* Provided data:
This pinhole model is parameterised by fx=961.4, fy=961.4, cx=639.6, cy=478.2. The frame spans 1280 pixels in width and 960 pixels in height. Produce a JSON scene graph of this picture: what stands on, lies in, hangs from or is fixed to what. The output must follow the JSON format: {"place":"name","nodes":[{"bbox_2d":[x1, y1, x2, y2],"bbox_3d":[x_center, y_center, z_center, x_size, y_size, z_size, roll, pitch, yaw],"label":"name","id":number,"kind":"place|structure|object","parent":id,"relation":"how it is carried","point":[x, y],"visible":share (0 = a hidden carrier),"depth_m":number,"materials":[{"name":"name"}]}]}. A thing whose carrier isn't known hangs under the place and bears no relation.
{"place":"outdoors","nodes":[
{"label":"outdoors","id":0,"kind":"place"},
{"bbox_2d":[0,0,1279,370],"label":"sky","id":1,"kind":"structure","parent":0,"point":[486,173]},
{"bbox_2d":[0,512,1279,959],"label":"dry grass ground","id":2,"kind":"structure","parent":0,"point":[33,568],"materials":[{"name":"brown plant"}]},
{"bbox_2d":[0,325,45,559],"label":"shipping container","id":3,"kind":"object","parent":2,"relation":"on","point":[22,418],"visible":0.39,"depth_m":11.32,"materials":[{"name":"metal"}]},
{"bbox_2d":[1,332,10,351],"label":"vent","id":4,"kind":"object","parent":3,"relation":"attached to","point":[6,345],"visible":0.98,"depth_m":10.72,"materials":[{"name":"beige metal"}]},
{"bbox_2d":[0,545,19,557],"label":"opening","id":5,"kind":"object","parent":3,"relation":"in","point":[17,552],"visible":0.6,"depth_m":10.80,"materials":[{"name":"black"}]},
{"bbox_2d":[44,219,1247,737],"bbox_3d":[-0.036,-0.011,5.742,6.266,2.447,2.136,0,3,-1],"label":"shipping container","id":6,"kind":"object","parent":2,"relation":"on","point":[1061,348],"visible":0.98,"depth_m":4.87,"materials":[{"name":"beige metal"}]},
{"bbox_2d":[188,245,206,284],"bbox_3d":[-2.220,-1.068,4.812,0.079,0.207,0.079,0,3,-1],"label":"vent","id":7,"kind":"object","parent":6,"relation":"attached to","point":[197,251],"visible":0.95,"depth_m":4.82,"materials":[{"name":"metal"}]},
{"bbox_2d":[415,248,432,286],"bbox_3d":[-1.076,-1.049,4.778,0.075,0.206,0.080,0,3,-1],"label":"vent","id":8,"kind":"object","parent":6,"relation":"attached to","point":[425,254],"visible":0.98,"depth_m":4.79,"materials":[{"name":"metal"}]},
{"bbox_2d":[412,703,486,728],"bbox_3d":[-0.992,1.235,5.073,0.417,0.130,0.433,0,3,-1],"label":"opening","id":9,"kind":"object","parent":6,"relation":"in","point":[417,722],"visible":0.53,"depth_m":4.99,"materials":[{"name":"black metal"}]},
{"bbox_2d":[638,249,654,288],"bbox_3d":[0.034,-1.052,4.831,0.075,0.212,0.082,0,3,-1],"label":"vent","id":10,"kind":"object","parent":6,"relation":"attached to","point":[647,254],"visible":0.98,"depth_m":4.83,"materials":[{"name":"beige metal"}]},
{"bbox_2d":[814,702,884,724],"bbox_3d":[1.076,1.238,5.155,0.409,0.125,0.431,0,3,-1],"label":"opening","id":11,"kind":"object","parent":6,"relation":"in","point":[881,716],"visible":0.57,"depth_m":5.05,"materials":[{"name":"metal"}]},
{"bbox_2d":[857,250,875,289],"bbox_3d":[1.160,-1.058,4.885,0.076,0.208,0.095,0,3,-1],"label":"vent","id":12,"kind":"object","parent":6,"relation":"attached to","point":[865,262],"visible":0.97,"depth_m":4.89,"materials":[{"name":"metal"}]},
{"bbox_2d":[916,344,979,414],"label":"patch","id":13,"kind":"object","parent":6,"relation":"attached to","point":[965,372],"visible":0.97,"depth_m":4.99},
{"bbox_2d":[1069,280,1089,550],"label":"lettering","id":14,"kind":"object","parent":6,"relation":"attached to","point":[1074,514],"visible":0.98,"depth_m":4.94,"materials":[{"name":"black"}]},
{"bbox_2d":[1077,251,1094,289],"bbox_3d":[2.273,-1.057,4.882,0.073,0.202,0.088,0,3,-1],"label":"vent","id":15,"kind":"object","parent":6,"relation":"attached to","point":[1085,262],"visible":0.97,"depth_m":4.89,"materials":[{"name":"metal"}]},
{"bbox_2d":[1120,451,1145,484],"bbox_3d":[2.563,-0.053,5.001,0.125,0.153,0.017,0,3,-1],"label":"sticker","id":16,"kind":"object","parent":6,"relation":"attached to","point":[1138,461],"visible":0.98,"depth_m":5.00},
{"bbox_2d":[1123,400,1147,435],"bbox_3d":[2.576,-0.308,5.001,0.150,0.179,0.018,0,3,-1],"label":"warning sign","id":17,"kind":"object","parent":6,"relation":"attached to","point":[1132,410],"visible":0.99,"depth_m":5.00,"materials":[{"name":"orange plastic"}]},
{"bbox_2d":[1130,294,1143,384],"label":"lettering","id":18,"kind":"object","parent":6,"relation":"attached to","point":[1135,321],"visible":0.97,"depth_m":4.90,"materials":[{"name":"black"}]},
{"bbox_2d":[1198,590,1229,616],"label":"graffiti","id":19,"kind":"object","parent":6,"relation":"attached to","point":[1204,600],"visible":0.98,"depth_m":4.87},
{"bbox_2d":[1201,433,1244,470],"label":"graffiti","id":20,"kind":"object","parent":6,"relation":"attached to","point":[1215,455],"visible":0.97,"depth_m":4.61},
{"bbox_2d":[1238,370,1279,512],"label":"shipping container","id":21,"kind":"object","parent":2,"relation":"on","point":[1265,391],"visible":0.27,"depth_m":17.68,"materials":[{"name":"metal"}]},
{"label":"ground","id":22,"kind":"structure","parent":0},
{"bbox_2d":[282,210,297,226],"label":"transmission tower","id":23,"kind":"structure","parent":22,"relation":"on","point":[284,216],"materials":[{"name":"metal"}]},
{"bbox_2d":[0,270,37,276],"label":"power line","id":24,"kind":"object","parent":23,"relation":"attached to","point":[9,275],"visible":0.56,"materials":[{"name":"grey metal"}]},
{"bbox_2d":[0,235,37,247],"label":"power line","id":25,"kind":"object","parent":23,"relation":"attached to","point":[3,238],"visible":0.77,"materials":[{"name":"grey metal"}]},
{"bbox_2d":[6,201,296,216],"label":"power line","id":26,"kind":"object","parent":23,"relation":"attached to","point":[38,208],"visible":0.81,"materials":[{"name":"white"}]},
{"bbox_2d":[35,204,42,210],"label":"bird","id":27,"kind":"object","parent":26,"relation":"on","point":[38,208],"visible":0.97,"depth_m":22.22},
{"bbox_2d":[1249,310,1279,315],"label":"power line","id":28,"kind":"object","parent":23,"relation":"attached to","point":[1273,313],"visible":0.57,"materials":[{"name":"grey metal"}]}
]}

* Task to carry out:
Each of the entries above should be written out again exactly.

* Answer box:
This pinhole model is parameterised by fx=961.4, fy=961.4, cx=639.6, cy=478.2. The frame spans 1280 pixels in width and 960 pixels in height. Produce a JSON scene graph of this picture: what stands on, lies in, hangs from or is fixed to what. The output must follow the JSON format: {"place":"name","nodes":[{"bbox_2d":[x1, y1, x2, y2],"bbox_3d":[x_center, y_center, z_center, x_size, y_size, z_size, roll, pitch, yaw],"label":"name","id":number,"kind":"place|structure|object","parent":id,"relation":"how it is carried","point":[x, y],"visible":share (0 = a hidden carrier),"depth_m":number,"materials":[{"name":"name"}]}]}. A thing whose carrier isn't known hangs under the place and bears no relation.
{"place":"outdoors","nodes":[
{"label":"outdoors","id":0,"kind":"place"},
{"bbox_2d":[0,0,1279,370],"label":"sky","id":1,"kind":"structure","parent":0,"point":[486,173]},
{"bbox_2d":[0,512,1279,959],"label":"dry grass ground","id":2,"kind":"structure","parent":0,"point":[33,568],"materials":[{"name":"brown plant"}]},
{"bbox_2d":[0,325,45,559],"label":"shipping container","id":3,"kind":"object","parent":2,"relation":"on","point":[22,418],"visible":0.39,"depth_m":11.32,"materials":[{"name":"metal"}]},
{"bbox_2d":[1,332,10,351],"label":"vent","id":4,"kind":"object","parent":3,"relation":"attached to","point":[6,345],"visible":0.98,"depth_m":10.72,"materials":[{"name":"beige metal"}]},
{"bbox_2d":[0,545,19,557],"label":"opening","id":5,"kind":"object","parent":3,"relation":"in","point":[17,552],"visible":0.6,"depth_m":10.80,"materials":[{"name":"black"}]},
{"bbox_2d":[44,219,1247,737],"bbox_3d":[-0.036,-0.011,5.742,6.266,2.447,2.136,0,3,-1],"label":"shipping container","id":6,"kind":"object","parent":2,"relation":"on","point":[1061,348],"visible":0.98,"depth_m":4.87,"materials":[{"name":"beige metal"}]},
{"bbox_2d":[188,245,206,284],"bbox_3d":[-2.220,-1.068,4.812,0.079,0.207,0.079,0,3,-1],"label":"vent","id":7,"kind":"object","parent":6,"relation":"attached to","point":[197,251],"visible":0.95,"depth_m":4.82,"materials":[{"name":"metal"}]},
{"bbox_2d":[415,248,432,286],"bbox_3d":[-1.076,-1.049,4.778,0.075,0.206,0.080,0,3,-1],"label":"vent","id":8,"kind":"object","parent":6,"relation":"attached to","point":[425,254],"visible":0.98,"depth_m":4.79,"materials":[{"name":"metal"}]},
{"bbox_2d":[412,703,486,728],"bbox_3d":[-0.992,1.235,5.073,0.417,0.130,0.433,0,3,-1],"label":"opening","id":9,"kind":"object","parent":6,"relation":"in","point":[417,722],"visible":0.53,"depth_m":4.99,"materials":[{"name":"black metal"}]},
{"bbox_2d":[638,249,654,288],"bbox_3d":[0.034,-1.052,4.831,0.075,0.212,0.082,0,3,-1],"label":"vent","id":10,"kind":"object","parent":6,"relation":"attached to","point":[647,254],"visible":0.98,"depth_m":4.83,"materials":[{"name":"beige metal"}]},
{"bbox_2d":[814,702,884,724],"bbox_3d":[1.076,1.238,5.155,0.409,0.125,0.431,0,3,-1],"label":"opening","id":11,"kind":"object","parent":6,"relation":"in","point":[881,716],"visible":0.57,"depth_m":5.05,"materials":[{"name":"metal"}]},
{"bbox_2d":[857,250,875,289],"bbox_3d":[1.160,-1.058,4.885,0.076,0.208,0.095,0,3,-1],"label":"vent","id":12,"kind":"object","parent":6,"relation":"attached to","point":[865,262],"visible":0.97,"depth_m":4.89,"materials":[{"name":"metal"}]},
{"bbox_2d":[916,344,979,414],"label":"patch","id":13,"kind":"object","parent":6,"relation":"attached to","point":[965,372],"visible":0.97,"depth_m":4.99},
{"bbox_2d":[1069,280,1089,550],"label":"lettering","id":14,"kind":"object","parent":6,"relation":"attached to","point":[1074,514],"visible":0.98,"depth_m":4.94,"materials":[{"name":"black"}]},
{"bbox_2d":[1077,251,1094,289],"bbox_3d":[2.273,-1.057,4.882,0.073,0.202,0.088,0,3,-1],"label":"vent","id":15,"kind":"object","parent":6,"relation":"attached to","point":[1085,262],"visible":0.97,"depth_m":4.89,"materials":[{"name":"metal"}]},
{"bbox_2d":[1120,451,1145,484],"bbox_3d":[2.563,-0.053,5.001,0.125,0.153,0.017,0,3,-1],"label":"sticker","id":16,"kind":"object","parent":6,"relation":"attached to","point":[1138,461],"visible":0.98,"depth_m":5.00},
{"bbox_2d":[1123,400,1147,435],"bbox_3d":[2.576,-0.308,5.001,0.150,0.179,0.018,0,3,-1],"label":"warning sign","id":17,"kind":"object","parent":6,"relation":"attached to","point":[1132,410],"visible":0.99,"depth_m":5.00,"materials":[{"name":"orange plastic"}]},
{"bbox_2d":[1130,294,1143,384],"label":"lettering","id":18,"kind":"object","parent":6,"relation":"attached to","point":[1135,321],"visible":0.97,"depth_m":4.90,"materials":[{"name":"black"}]},
{"bbox_2d":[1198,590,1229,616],"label":"graffiti","id":19,"kind":"object","parent":6,"relation":"attached to","point":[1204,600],"visible":0.98,"depth_m":4.87},
{"bbox_2d":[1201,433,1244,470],"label":"graffiti","id":20,"kind":"object","parent":6,"relation":"attached to","point":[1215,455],"visible":0.97,"depth_m":4.61},
{"bbox_2d":[1238,370,1279,512],"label":"shipping container","id":21,"kind":"object","parent":2,"relation":"on","point":[1265,391],"visible":0.27,"depth_m":17.68,"materials":[{"name":"metal"}]},
{"label":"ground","id":22,"kind":"structure","parent":0},
{"bbox_2d":[282,210,297,226],"label":"transmission tower","id":23,"kind":"structure","parent":22,"relation":"on","point":[284,216],"materials":[{"name":"metal"}]},
{"bbox_2d":[0,270,37,276],"label":"power line","id":24,"kind":"object","parent":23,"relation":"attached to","point":[9,275],"visible":0.56,"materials":[{"name":"grey metal"}]},
{"bbox_2d":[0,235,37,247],"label":"power line","id":25,"kind":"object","parent":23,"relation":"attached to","point":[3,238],"visible":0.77,"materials":[{"name":"grey metal"}]},
{"bbox_2d":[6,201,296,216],"label":"power line","id":26,"kind":"object","parent":23,"relation":"attached to","point":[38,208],"visible":0.81,"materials":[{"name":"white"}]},
{"bbox_2d":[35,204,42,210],"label":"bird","id":27,"kind":"object","parent":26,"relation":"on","point":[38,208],"visible":0.97,"depth_m":22.22},
{"bbox_2d":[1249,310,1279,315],"label":"power line","id":28,"kind":"object","parent":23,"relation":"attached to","point":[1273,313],"visible":0.57,"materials":[{"name":"grey metal"}]}
]}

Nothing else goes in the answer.